Whilst alert to the possibility that this Margaret Thatcher quote could get you cancelled for all sorts of modern reasons, I open with it in order to discuss something far older — in fact the oldest office in continuous existence in the British state (apart, arguably, from the Crown): the Archbishopric of Canterbury.

The See of Canterbury was founded in 597 by St Augustine. Wonderfully, there are a few surviving objects from that early mission to the English: a massive stone cathedra in Canterbury Cathedral; the Gospels St Augustine brought with him, most recently used at the King’s Coronation; and an ivory crozier head, said to be from the episcopal staff of Pope Gregory the Great who sent Augustine to England.

I once was handcuffed to that relic when bringing it from Rome to Canterbury for a meeting of the Anglican Communion primates. In a gesture of ecumenical friendship, Pope Francis gave Archbishop Welby a modern remodelling of it during a service in 2016, marking 50 years of close ecumenical relations between the Anglican and Catholic churches.

It was that crozier which Justin Welby laid down on the altar at the service marking the end of his archiepiscopy on the Epiphany.

That little story tells a bigger story about the role of the Archbishop of Canterbury as it has changed over the last 1,400 years. Why was the Pope giving a very valuable — and symbolically even more valuable — gift to Mr Justin Welby? (Priestly and episcopal orders: “absolutely null and utterly void”, thank you, Pope Leo XIII)?
^^^^^^^^
▶ **Exercise set**
1) Count the lines in the records that contain the string "cPlane". Reply with the number alone.
2) Continue the essay above on the Archbishopric of Canterbury, starting right after its final sentence.

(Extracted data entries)
^^^^^^^^
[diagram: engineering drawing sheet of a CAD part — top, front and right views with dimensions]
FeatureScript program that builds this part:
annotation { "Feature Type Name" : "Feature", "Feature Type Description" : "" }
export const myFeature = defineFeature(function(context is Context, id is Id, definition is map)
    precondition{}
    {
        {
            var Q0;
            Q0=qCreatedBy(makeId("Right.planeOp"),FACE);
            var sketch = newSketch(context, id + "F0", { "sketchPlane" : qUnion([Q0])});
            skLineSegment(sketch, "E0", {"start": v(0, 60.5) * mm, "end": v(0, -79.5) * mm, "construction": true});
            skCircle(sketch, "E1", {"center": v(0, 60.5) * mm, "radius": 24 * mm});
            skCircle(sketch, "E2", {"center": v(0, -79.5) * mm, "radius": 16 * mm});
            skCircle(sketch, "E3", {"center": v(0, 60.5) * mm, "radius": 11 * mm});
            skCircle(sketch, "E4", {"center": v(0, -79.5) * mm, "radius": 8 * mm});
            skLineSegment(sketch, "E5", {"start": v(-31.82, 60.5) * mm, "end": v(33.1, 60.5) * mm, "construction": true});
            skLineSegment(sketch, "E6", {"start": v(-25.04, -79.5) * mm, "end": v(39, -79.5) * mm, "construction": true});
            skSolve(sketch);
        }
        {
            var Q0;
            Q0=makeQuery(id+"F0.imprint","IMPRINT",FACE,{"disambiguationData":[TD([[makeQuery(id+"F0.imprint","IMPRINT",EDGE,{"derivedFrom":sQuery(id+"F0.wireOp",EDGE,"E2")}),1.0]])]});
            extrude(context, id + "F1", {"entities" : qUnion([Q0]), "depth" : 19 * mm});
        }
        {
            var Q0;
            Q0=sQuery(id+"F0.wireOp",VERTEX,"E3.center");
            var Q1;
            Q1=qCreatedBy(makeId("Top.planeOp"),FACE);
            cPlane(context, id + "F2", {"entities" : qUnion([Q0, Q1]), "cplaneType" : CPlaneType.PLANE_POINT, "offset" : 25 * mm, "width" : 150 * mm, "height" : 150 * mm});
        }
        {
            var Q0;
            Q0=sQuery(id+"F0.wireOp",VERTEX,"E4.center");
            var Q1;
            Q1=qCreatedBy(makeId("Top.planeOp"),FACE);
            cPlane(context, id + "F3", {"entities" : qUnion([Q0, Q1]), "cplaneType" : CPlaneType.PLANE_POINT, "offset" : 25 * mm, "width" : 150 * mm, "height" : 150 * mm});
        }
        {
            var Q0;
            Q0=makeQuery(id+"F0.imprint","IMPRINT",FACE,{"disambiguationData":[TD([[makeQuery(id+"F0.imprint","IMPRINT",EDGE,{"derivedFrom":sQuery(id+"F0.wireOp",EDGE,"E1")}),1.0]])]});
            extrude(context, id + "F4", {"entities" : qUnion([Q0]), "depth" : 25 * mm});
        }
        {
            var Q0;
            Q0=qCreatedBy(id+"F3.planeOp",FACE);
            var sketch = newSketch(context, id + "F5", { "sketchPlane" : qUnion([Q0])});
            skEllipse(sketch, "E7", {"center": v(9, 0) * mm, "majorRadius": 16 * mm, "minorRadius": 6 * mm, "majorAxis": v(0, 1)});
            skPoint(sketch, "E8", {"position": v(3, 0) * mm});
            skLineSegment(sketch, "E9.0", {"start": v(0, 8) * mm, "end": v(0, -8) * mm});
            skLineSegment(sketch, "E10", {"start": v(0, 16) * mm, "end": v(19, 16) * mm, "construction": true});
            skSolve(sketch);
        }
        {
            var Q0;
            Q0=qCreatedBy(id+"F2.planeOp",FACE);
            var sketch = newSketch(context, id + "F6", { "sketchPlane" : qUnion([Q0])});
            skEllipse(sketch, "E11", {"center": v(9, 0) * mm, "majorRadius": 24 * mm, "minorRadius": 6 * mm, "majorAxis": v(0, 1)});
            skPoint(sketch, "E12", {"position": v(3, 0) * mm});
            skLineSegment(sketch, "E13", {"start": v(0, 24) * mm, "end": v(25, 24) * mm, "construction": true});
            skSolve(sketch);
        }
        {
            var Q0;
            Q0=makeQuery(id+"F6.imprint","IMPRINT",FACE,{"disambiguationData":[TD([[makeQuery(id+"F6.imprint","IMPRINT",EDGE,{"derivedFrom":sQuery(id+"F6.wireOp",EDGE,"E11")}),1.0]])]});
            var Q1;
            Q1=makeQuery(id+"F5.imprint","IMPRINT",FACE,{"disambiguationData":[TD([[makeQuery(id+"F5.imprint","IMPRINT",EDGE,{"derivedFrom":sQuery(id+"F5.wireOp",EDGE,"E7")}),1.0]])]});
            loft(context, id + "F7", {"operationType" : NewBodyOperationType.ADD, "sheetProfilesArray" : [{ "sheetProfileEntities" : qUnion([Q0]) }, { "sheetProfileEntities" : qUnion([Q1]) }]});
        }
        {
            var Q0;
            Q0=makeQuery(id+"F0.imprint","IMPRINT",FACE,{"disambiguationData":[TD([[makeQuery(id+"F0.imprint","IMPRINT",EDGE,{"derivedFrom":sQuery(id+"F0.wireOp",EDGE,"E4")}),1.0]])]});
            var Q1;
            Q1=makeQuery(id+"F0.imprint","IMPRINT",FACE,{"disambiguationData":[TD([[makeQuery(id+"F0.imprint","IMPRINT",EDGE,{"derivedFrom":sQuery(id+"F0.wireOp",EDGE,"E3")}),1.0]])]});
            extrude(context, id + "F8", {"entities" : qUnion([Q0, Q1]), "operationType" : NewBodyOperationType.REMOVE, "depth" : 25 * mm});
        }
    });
^^^^^^^^
▶ **Exercise responses**
1) 2

2)
Because he was the primus inter pares, the “First amongst equals” of the bishops of the Anglican Communion. He is, in the exhausting technical language of church bureaucrats, an “Instrument of Communion” — one of four — and his see is the one other churches have to be in communion with in order to be considered a member of the Anglican Communion.

St Augustine’s crozier head speaks of the antiquity and historical reality of  the see  which Justin Welby held

Why is this the case? Look at the crozier head. Why was this chosen as a gift? Because it spoke of the antiquity and historical reality of the see which Justin Welby held, a primatal see founded by a saint who was sent by another saint, the head of whose crozier (the symbol of his authority) we can still see today. Justin Welby’s power and authority came from something well beyond his capacity to explain it. “If you have to tell people you are, you aren’t.”

Now, rather depressingly, we’re trying to explain it away. The Anglican Communion’s answer to the Inquisition is the Inter-Anglican Standing Commission on Unity, Faith, and Order or (take a deep breath) IASCUFO.

They have just brought out a paper calling for a remodelling of the whole Anglican Communion to remove the Archbishop of Canterbury from the decision-making structures of the church. Part of this is driven by those churches who object most strongly to developments in church teaching regarding sexuality.

But part also seems to be driven by the quondam Archbishop himself. He clearly became increasingly uncomfortable with the role, especially as his politics and theology developed in an increasingly “post-colonial” direction.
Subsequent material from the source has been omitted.